Why do you think it’s ok to make sweeping negative generalisations about a sex class?
Nick instead of getting defensive I would encourage you to lean in, listen and try to see the world from a different perspective than your own.
As a man, and a therapist working mostly with men, I couldn’t agree more with you on all of this. Thank you for putting language to this. Your work and words here are a gift!
🙌🏻! … interesting though as a women conitinioned in a conservative Christian home, I identified with both of the unhealthy feminine and masculine traits…. For example I am working on clearing the idea that I am expected to do it all and asking for help feels weak…
I love those graphics and realizing that balancing act explains so much of what’s happening behind the scenes in relationships.
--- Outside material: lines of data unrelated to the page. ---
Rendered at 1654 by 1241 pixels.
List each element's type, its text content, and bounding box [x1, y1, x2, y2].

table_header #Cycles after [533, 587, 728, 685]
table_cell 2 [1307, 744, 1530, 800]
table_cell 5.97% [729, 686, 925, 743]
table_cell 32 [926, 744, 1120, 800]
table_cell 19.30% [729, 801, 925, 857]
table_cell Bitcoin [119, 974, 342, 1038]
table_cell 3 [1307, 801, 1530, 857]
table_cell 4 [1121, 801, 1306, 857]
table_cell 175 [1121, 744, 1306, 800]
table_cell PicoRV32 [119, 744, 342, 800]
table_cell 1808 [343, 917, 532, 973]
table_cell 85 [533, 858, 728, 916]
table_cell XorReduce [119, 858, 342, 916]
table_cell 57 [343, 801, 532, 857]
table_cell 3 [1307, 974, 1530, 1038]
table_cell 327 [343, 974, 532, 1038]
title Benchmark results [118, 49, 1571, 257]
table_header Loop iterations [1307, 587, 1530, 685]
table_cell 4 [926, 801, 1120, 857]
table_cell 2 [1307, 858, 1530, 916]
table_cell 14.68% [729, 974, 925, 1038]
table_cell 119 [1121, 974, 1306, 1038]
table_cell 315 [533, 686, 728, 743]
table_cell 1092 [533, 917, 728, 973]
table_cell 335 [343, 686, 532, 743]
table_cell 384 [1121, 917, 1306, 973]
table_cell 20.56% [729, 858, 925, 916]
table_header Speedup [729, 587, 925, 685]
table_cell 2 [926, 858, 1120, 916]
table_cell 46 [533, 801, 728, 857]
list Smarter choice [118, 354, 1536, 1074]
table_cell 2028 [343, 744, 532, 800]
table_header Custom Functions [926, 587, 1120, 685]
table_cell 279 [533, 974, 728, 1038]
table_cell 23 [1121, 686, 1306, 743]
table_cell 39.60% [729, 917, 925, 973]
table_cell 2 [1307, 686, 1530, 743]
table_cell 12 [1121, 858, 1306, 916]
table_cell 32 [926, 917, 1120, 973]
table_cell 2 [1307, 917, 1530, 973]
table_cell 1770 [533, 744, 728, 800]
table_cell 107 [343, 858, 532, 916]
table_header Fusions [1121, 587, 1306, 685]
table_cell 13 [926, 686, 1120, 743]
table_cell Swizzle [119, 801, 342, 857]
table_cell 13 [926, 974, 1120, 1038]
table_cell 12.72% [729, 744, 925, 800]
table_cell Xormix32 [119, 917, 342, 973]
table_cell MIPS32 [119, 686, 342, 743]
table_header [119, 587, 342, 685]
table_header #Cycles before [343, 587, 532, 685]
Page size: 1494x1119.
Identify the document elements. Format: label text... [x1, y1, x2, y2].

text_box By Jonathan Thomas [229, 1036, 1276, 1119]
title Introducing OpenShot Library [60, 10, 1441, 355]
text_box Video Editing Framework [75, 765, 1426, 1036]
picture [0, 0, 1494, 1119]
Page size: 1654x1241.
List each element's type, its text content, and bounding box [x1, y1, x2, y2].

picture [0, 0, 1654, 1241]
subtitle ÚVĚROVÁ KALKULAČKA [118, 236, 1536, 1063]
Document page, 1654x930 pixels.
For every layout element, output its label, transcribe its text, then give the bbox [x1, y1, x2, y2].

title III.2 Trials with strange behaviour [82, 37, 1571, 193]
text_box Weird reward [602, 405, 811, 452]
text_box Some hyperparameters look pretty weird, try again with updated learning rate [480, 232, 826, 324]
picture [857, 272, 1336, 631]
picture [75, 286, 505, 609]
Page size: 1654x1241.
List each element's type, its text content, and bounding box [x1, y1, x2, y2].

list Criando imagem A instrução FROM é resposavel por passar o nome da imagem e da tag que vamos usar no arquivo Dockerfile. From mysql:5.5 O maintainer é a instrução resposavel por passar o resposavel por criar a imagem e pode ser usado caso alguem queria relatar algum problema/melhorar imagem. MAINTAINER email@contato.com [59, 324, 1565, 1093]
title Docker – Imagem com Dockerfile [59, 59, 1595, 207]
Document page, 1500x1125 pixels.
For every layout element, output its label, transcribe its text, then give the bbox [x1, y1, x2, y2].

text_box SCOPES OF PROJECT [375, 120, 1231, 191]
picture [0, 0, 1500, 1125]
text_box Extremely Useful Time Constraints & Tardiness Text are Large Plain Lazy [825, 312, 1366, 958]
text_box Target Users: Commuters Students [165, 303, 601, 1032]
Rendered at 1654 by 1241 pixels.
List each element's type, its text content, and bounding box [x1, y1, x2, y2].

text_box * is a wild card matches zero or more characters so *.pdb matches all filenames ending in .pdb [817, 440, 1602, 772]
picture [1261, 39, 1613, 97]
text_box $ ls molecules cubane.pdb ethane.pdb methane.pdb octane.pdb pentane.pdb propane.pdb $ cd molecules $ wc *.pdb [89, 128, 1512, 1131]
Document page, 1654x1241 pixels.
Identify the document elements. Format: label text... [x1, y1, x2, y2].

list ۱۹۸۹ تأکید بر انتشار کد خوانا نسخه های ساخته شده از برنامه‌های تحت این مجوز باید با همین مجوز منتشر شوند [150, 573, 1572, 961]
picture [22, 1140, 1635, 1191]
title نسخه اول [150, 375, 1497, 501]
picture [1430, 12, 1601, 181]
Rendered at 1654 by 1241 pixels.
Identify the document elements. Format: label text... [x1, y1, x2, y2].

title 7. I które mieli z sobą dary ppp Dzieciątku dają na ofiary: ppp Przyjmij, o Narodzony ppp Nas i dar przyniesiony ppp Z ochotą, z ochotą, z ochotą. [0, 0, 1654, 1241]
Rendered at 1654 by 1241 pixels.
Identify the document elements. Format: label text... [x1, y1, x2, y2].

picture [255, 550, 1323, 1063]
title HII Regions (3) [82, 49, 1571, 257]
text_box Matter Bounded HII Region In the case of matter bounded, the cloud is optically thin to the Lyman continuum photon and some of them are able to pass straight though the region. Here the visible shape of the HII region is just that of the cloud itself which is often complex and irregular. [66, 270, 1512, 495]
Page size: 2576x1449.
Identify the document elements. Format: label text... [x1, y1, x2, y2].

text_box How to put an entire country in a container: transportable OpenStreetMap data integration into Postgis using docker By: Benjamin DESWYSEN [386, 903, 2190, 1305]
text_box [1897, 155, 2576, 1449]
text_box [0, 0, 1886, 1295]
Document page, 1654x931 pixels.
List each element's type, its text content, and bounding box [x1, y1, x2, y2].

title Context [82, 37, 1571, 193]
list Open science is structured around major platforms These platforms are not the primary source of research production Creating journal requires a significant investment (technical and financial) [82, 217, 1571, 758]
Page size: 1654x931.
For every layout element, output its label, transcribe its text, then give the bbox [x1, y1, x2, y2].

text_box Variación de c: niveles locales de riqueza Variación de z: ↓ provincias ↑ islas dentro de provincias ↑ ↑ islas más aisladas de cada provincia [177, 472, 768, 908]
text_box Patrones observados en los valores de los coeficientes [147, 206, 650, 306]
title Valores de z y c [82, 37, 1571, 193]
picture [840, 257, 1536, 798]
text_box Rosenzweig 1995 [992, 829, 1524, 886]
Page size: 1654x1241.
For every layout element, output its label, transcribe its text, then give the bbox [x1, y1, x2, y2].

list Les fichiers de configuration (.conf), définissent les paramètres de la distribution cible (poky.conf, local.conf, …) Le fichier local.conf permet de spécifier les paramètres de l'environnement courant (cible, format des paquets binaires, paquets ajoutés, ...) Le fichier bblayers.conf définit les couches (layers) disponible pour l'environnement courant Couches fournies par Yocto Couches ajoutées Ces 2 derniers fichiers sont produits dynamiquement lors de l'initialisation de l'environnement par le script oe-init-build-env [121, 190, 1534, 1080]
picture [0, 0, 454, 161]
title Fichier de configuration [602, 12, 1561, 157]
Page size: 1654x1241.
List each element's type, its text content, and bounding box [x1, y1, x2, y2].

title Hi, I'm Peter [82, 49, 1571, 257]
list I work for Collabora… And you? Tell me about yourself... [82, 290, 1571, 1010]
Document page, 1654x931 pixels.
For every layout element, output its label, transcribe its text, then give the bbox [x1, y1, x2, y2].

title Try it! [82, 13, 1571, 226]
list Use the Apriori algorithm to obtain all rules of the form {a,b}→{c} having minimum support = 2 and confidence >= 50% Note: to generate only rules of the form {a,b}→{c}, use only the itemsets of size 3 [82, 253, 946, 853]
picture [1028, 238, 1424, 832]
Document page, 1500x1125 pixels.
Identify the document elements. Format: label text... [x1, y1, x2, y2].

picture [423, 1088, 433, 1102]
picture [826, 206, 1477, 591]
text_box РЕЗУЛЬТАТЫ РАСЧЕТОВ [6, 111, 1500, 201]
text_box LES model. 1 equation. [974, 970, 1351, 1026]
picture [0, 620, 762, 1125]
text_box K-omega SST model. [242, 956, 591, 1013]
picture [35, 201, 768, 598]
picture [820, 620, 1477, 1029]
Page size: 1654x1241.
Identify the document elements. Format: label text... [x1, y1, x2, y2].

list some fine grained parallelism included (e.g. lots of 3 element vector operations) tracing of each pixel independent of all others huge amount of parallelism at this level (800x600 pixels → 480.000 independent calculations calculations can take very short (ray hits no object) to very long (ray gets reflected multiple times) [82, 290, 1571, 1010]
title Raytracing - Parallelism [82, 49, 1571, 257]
And how have I never heard that Terry Real quote “Maturity is when we care for our inner child rather than inflict them on our partner”? So many ah-ha moments in this piece! Love it
A kiwi from NZ, married mid90s, here; what a great read! Nearly 30 years ago I read The Dance of Anger, and Boundaries by Cloud and Townsend. Both were excellent for newly married me and far better and healthier for our marriage than any of the other dross (which I also read and then had to painfully unlearn). Unfortunately NZ has imported US-style Christianity with its purity culture and rigid gendered expectations, which has done untold harm. Love your framing with the pic of how cultural expectations "pull" at us!
“Unfortunately NZ has imported US-style Christianity with its purity culture and rigid gendered expectations.”
This is nonsense.
This is well-written and very insightful.
So so good, needed this right now xx
I have leaned all my life toward my supposedly "masculine" side, setting boundaries and making other people annoyed and uncomfortable when I express my needs honestly. Could be why although I have been engaged twice, I have never married. The happiest couples I know at any age are those who have "thrown out the script" about what they are supposed to do to be happy with their partner. You could also have mentioned that a wedding and then marriage is a new "start line" in a relationship, not the finish line. Thanks for these insights based on your research about what is "supposed" to work in marriage.
Absolutely nailed it here. Gottman's work is in many ways helpful, but understanding the underlying patriarchal scripts we've been taught is KEY! Unlearning them might take a lifetime, but that's the work.
Holy cow! You knocked this one outta the park. Your insights on Gottman provided many AHA moments for me. Trying to use their framework only doubled down on my guilt and feeling like a total failure. Especially not helpful when your husband's cheating.
Thankfully, through therapy and my own inner work, I divorced after seeing a much larger and more healthful perspective.